Each entry is to be given again precisely, and no picture may be carried over.

"""

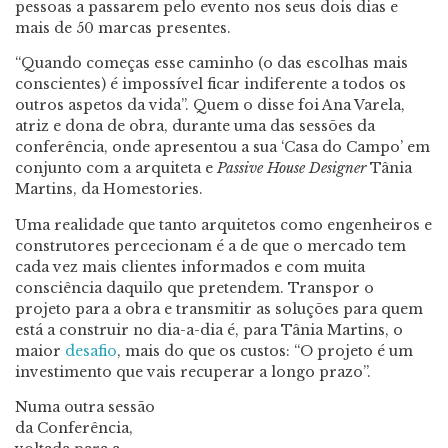
pessoas a passarem pelo evento nos seus dois dias e
mais de 50 marcas presentes.
“Quando começas esse caminho (o das escolhas mais
conscientes) é impossível ficar indiferente a todos os
outros aspetos da vida”. Quem o disse foi Ana Varela,
atriz e dona de obra, durante uma das sessões da
conferência, onde apresentou a sua ‘Casa do Campo’ em
conjunto com a arquiteta e
Passive House Designer
Tânia
Martins, da Homestories.
Uma realidade que tanto arquitetos como engenheiros e
construtores percecionam é a de que o mercado tem
cada vez mais clientes informados e com muita
consciência daquilo que pretendem. Transpor o
projeto para a obra e transmitir as soluções para quem
está a construir no dia-a-dia é, para Tânia Martins, o
maior
desafio
, mais do que os custos: “O projeto é um
investimento que vais recuperar a longo prazo”.
Numa outra sessão
da Conferência,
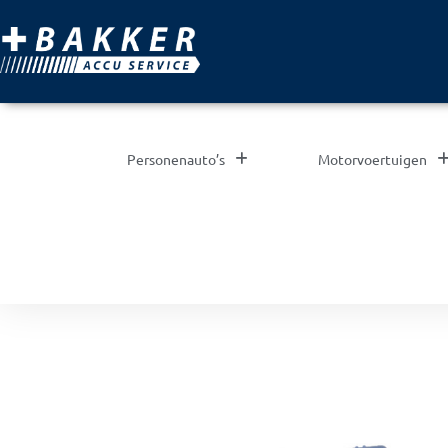
Personenauto’s
Motorvoertuigen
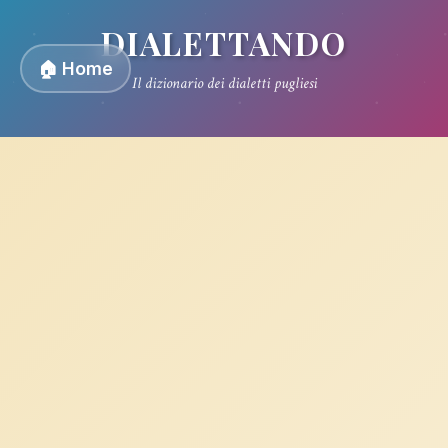
DIALETTANDO
🏠 Home
Il dizionario dei dialetti pugliesi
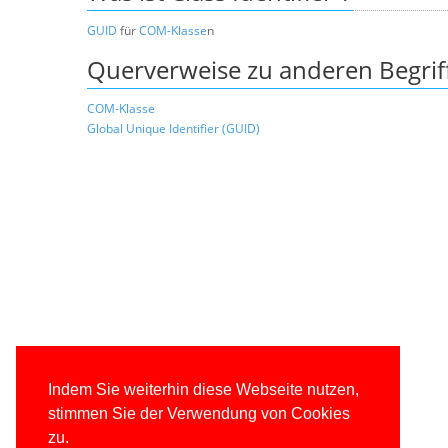
GUID
für
COM-Klasse
n
Querverweise zu anderen Begrif
COM-Klasse
Global Unique Identifier (GUID)
Indem Sie weiterhin diese Webseite nutzen,
stimmen Sie der Verwendung von Cookies
zu.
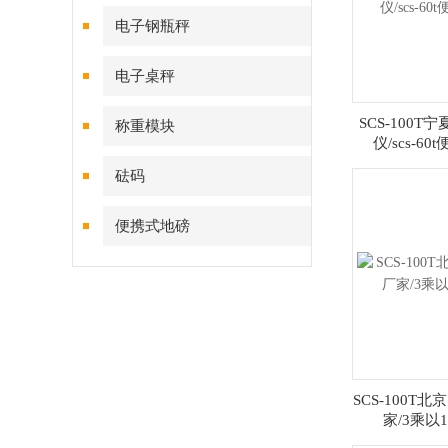
电子钢瓶秤
电子桌秤
SCS-100T
称重模块
仪/scs-6
砝码
便携式地磅
SCS-100T
家/3乘以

"""

* _RESPONSE_:
pessoas a passarem pelo evento nos seus dois dias e
mais de 50 marcas presentes.
“Quando começas esse caminho (o das escolhas mais
conscientes) é impossível ficar indiferente a todos os
outros aspetos da vida”. Quem o disse foi Ana Varela,
atriz e dona de obra, durante uma das sessões da
conferência, onde apresentou a sua ‘Casa do Campo’ em
conjunto com a arquiteta e
Passive House Designer
Tânia
Martins, da Homestories.
Uma realidade que tanto arquitetos como engenheiros e
construtores percecionam é a de que o mercado tem
cada vez mais clientes informados e com muita
consciência daquilo que pretendem. Transpor o
projeto para a obra e transmitir as soluções para quem
está a construir no dia-a-dia é, para Tânia Martins, o
maior
desafio
, mais do que os custos: “O projeto é um
investimento que vais recuperar a longo prazo”.
Numa outra sessão
da Conferência,
Personenauto’s
Motorvoertuigen
DIALETTANDO
🏠 Home
Il dizionario dei dialetti pugliesi
GUID
für
COM-Klasse
n
Querverweise zu anderen Begrif
COM-Klasse
Global Unique Identifier (GUID)
Indem Sie weiterhin diese Webseite nutzen,
stimmen Sie der Verwendung von Cookies
zu.
电子钢瓶秤
电子桌秤
SCS-100T
称重模块
仪/scs-6
砝码
便携式地磅
SCS-100T
家/3乘以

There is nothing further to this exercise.